WHAT IS EXPECTED. Rewrite the items from the first line through the line containing "SR, TOLAK UKURAN", both included, changing "Корзина" to "Корзина покупок" and leaving everything else unchanged.

[Saved entries]
____

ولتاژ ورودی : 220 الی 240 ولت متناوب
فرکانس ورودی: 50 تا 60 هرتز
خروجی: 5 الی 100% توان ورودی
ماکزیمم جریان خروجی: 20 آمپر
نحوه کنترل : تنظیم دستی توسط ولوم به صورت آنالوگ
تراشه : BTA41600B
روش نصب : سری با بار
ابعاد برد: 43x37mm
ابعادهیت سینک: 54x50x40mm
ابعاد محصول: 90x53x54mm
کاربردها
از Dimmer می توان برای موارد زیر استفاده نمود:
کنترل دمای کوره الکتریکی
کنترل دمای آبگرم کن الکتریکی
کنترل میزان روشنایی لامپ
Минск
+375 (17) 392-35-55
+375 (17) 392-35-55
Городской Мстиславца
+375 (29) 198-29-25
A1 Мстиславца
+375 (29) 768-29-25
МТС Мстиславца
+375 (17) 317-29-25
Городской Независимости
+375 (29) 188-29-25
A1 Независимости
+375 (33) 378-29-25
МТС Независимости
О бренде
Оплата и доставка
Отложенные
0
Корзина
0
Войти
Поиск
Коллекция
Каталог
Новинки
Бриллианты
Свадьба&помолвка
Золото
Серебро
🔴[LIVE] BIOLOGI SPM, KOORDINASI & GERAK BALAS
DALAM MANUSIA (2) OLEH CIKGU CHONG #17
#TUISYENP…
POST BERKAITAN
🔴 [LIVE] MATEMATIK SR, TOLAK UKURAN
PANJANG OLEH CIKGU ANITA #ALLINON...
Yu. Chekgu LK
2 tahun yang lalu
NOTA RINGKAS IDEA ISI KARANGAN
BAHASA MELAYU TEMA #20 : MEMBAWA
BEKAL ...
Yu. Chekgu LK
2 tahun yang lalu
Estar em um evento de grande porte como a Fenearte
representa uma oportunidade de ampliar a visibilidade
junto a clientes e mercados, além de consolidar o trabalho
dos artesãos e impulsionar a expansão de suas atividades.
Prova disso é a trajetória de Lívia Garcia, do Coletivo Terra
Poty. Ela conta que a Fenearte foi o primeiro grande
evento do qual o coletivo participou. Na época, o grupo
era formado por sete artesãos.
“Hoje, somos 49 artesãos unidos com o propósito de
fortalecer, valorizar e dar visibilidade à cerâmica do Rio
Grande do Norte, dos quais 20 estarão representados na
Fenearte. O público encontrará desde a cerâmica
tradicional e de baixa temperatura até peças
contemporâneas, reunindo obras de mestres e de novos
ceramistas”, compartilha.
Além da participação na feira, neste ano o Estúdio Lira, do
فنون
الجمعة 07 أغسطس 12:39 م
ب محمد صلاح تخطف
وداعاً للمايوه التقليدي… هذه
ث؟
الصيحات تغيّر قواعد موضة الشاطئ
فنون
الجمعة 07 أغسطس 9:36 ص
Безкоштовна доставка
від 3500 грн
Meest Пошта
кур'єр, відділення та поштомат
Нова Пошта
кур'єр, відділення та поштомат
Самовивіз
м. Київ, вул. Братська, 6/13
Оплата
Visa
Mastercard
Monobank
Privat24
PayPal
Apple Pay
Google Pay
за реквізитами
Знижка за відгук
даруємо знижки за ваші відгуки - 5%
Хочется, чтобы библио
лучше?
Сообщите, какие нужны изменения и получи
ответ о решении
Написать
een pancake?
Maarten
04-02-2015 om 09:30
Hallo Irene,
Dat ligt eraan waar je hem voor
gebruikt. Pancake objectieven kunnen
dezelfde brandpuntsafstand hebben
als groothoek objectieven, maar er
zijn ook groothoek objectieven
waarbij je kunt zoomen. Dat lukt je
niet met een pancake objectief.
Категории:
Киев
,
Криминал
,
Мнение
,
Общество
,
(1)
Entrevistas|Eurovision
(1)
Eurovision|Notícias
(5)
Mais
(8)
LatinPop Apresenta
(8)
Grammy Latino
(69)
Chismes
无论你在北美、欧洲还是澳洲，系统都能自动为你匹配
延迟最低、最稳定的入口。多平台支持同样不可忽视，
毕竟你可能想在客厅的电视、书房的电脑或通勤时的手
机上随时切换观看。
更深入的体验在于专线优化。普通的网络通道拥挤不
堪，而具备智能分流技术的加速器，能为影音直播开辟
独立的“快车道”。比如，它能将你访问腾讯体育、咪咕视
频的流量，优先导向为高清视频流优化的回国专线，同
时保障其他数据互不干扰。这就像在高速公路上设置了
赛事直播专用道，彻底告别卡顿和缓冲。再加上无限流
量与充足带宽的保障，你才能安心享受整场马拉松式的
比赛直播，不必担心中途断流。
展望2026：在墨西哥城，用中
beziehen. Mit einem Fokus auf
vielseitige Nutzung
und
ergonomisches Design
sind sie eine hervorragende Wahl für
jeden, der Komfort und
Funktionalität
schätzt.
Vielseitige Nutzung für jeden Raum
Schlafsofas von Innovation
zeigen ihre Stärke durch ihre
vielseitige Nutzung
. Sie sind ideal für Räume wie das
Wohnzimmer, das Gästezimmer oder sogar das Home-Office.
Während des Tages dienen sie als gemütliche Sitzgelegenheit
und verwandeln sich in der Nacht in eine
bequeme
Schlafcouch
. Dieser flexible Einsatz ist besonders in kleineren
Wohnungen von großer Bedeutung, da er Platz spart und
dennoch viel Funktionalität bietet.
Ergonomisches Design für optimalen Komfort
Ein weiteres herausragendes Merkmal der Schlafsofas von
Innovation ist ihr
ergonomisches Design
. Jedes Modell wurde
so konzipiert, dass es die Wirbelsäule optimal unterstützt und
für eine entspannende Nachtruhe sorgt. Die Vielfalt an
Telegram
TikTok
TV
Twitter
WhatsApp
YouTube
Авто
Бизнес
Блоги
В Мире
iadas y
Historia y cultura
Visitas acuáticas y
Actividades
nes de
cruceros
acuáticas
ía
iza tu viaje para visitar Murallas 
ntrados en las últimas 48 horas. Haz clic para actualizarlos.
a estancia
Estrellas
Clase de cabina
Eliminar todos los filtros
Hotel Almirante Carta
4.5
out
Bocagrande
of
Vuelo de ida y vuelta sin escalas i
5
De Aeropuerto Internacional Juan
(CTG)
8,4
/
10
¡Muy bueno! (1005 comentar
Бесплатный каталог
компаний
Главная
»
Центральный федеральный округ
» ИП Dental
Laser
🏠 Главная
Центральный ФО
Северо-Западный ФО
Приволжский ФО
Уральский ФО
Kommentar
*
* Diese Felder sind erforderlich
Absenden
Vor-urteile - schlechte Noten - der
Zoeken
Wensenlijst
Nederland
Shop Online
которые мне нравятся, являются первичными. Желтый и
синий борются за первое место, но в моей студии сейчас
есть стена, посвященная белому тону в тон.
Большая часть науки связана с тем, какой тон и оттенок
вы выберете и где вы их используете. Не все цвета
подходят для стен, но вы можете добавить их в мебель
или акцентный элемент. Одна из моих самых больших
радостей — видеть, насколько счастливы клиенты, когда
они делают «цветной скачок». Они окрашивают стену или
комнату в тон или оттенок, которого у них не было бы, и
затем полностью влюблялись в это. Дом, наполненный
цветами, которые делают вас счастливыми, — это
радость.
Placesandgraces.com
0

____

SOLVED PROBLEM.
ولتاژ ورودی : 220 الی 240 ولت متناوب
فرکانس ورودی: 50 تا 60 هرتز
خروجی: 5 الی 100% توان ورودی
ماکزیمم جریان خروجی: 20 آمپر
نحوه کنترل : تنظیم دستی توسط ولوم به صورت آنالوگ
تراشه : BTA41600B
روش نصب : سری با بار
ابعاد برد: 43x37mm
ابعادهیت سینک: 54x50x40mm
ابعاد محصول: 90x53x54mm
کاربردها
از Dimmer می توان برای موارد زیر استفاده نمود:
کنترل دمای کوره الکتریکی
کنترل دمای آبگرم کن الکتریکی
کنترل میزان روشنایی لامپ
Минск
+375 (17) 392-35-55
+375 (17) 392-35-55
Городской Мстиславца
+375 (29) 198-29-25
A1 Мстиславца
+375 (29) 768-29-25
МТС Мстиславца
+375 (17) 317-29-25
Городской Независимости
+375 (29) 188-29-25
A1 Независимости
+375 (33) 378-29-25
МТС Независимости
О бренде
Оплата и доставка
Отложенные
0
Корзина покупок
0
Войти
Поиск
Коллекция
Каталог
Новинки
Бриллианты
Свадьба&помолвка
Золото
Серебро
🔴[LIVE] BIOLOGI SPM, KOORDINASI & GERAK BALAS
DALAM MANUSIA (2) OLEH CIKGU CHONG #17
#TUISYENP…
POST BERKAITAN
🔴 [LIVE] MATEMATIK SR, TOLAK UKURAN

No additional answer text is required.